Records provided —
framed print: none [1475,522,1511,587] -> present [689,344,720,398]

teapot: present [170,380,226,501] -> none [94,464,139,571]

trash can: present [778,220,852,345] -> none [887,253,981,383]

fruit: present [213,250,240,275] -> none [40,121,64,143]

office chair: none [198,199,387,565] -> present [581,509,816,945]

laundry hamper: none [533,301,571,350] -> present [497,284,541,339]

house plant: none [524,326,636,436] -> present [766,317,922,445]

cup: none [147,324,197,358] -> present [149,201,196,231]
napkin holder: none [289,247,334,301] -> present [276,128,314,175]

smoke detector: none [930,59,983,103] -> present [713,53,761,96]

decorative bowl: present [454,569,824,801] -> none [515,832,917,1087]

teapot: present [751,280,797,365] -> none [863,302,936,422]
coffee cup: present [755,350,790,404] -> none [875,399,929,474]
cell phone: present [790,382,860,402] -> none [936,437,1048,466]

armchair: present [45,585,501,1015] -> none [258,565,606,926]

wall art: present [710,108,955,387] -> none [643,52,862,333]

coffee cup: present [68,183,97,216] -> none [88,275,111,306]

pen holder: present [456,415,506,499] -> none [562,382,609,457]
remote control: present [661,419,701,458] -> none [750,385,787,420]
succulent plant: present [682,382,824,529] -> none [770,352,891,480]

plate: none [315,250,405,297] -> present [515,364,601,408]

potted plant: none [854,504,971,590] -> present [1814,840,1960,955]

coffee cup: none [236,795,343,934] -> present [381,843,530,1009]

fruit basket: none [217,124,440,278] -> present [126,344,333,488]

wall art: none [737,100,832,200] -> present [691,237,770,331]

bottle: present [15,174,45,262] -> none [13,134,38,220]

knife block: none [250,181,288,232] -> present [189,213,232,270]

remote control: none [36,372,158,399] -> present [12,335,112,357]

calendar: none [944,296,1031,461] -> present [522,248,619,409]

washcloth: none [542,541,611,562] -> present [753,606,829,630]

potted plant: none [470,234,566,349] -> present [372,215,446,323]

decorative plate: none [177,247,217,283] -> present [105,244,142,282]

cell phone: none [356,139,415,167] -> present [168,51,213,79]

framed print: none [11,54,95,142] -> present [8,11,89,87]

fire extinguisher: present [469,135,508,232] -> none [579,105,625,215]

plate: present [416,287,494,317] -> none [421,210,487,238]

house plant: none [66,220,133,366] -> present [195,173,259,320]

Work required —
Retype all of the data word for word.

Answer box —
framed print: none [1475,522,1511,587] -> present [689,344,720,398]

teapot: present [170,380,226,501] -> none [94,464,139,571]

trash can: present [778,220,852,345] -> none [887,253,981,383]

fruit: present [213,250,240,275] -> none [40,121,64,143]

office chair: none [198,199,387,565] -> present [581,509,816,945]

laundry hamper: none [533,301,571,350] -> present [497,284,541,339]

house plant: none [524,326,636,436] -> present [766,317,922,445]

cup: none [147,324,197,358] -> present [149,201,196,231]
napkin holder: none [289,247,334,301] -> present [276,128,314,175]

smoke detector: none [930,59,983,103] -> present [713,53,761,96]

decorative bowl: present [454,569,824,801] -> none [515,832,917,1087]

teapot: present [751,280,797,365] -> none [863,302,936,422]
coffee cup: present [755,350,790,404] -> none [875,399,929,474]
cell phone: present [790,382,860,402] -> none [936,437,1048,466]

armchair: present [45,585,501,1015] -> none [258,565,606,926]

wall art: present [710,108,955,387] -> none [643,52,862,333]

coffee cup: present [68,183,97,216] -> none [88,275,111,306]

pen holder: present [456,415,506,499] -> none [562,382,609,457]
remote control: present [661,419,701,458] -> none [750,385,787,420]
succulent plant: present [682,382,824,529] -> none [770,352,891,480]

plate: none [315,250,405,297] -> present [515,364,601,408]

potted plant: none [854,504,971,590] -> present [1814,840,1960,955]

coffee cup: none [236,795,343,934] -> present [381,843,530,1009]

fruit basket: none [217,124,440,278] -> present [126,344,333,488]

wall art: none [737,100,832,200] -> present [691,237,770,331]

bottle: present [15,174,45,262] -> none [13,134,38,220]

knife block: none [250,181,288,232] -> present [189,213,232,270]

remote control: none [36,372,158,399] -> present [12,335,112,357]

calendar: none [944,296,1031,461] -> present [522,248,619,409]

washcloth: none [542,541,611,562] -> present [753,606,829,630]

potted plant: none [470,234,566,349] -> present [372,215,446,323]

decorative plate: none [177,247,217,283] -> present [105,244,142,282]

cell phone: none [356,139,415,167] -> present [168,51,213,79]

framed print: none [11,54,95,142] -> present [8,11,89,87]

fire extinguisher: present [469,135,508,232] -> none [579,105,625,215]

plate: present [416,287,494,317] -> none [421,210,487,238]

house plant: none [66,220,133,366] -> present [195,173,259,320]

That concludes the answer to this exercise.